I would love to be able to say yes, and keep a straight face, but no it didn’t. It did however make Callum, my son really happy! I came to Bedford Lodge Hotel & Spa because of the Hotels charm and understated elegance. I mean, look at the place, it’s beautiful.

You are very passionate about using locally sourced ingredients and teaching your kitchen team about the importance of using local produce, can you tell us more, what activities do you have planned for the new team?
Using local produce is key, since moving here I have met with all the suppliers and have challenged them to organise trips for my team to see how they operate, “field to fork” if you like. We promote the suppliers on our website for this reason; it’s our commitment to using local. The team need to have a full understanding of the challenges and passion our suppliers have to bring them the produce that they have asked for. This respect will come through in what is made and put on the guests’ plate. Currently we are using apples from our own local organic orchard. The closer to nature you can get the better the food is, we don’t need to mess about with it.

beef dish
Sean is known for his modern British dishes, using the best possible local ingredients

Aside from cooking, what do you like to do in your spare time?
What’s spare time? I have two teenage children, one getting ready for A levels and university, while the other is on the run up to GCSEs. They keep us active and busy, I also help with my son’s Rugby Club, as team photographer. We also will try to keep a day for a family meal, when we spend the evening cooking together, catching up on everything in our busy lives. This keeps the focus and brings everyone together. The remaining time, I like to cycle, for those that have seen me, yes lyrca can stretch that far! I find it a great way to relax, try and keep fit and keep the weight slightly under control (or make an attempt anyway!). It’s a great time to think and ideas form as you cruise through the country lanes.

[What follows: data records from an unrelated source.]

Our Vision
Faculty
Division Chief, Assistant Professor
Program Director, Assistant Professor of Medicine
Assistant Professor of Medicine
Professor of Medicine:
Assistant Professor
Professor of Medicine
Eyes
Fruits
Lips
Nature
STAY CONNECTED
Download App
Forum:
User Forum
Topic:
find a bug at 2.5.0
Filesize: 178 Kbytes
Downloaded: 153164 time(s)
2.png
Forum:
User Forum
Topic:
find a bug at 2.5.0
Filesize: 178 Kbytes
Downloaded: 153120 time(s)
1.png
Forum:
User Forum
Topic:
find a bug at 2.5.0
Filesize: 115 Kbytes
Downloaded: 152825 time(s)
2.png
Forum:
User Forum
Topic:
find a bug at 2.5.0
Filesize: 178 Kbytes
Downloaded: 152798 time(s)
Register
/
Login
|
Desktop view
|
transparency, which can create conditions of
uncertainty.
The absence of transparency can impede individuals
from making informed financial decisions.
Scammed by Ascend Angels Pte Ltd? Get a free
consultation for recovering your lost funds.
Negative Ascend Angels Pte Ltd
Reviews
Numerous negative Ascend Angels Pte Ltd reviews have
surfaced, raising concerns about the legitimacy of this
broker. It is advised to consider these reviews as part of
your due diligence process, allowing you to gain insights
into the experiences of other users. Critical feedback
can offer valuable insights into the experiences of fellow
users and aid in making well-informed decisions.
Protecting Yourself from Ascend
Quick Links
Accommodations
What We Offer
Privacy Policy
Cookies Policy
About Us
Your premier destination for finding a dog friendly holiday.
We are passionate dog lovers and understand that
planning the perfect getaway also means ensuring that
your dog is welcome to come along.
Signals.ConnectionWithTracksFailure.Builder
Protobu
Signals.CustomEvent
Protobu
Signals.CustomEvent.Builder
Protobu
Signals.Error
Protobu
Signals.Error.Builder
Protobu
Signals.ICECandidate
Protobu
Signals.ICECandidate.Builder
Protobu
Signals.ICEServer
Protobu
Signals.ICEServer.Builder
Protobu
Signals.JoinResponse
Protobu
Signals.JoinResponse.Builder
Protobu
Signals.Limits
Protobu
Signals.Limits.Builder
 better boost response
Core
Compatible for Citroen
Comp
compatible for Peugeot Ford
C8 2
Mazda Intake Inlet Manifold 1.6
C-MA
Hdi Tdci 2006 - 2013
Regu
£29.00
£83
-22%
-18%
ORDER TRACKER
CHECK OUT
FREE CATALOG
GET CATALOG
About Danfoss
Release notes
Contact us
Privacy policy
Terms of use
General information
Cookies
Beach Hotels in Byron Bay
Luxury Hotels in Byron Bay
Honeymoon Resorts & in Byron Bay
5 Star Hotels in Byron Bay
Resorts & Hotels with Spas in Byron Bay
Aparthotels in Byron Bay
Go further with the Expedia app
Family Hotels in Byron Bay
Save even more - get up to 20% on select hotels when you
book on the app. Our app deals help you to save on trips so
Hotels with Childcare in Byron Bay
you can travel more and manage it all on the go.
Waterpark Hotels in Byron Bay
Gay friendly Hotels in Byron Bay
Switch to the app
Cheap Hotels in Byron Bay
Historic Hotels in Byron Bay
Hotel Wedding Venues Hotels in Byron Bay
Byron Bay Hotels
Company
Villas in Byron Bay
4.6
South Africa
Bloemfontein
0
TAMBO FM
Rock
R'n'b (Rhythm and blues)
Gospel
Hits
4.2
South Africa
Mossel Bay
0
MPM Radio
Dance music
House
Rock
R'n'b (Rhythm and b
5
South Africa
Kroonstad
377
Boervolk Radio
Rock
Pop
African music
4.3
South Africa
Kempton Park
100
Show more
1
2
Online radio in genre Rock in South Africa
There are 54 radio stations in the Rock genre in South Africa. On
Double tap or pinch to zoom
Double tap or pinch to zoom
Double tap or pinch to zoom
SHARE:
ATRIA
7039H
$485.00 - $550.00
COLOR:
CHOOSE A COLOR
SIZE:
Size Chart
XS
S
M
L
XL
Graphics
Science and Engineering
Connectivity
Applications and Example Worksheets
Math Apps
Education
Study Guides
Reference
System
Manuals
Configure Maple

How did you get involved in volunteering as an Ambulance First Responder?
I was walking along the high street and saw an open day, as I’ve been a first aider for years I thought it may be something I could do to give something back to the local community. I really enjoy it; oddly enough I actually find it relaxing, as you forget about everything and just focus on the incident at hand. Working to support our ambulance teams on what is a really tough job feels really rewarding.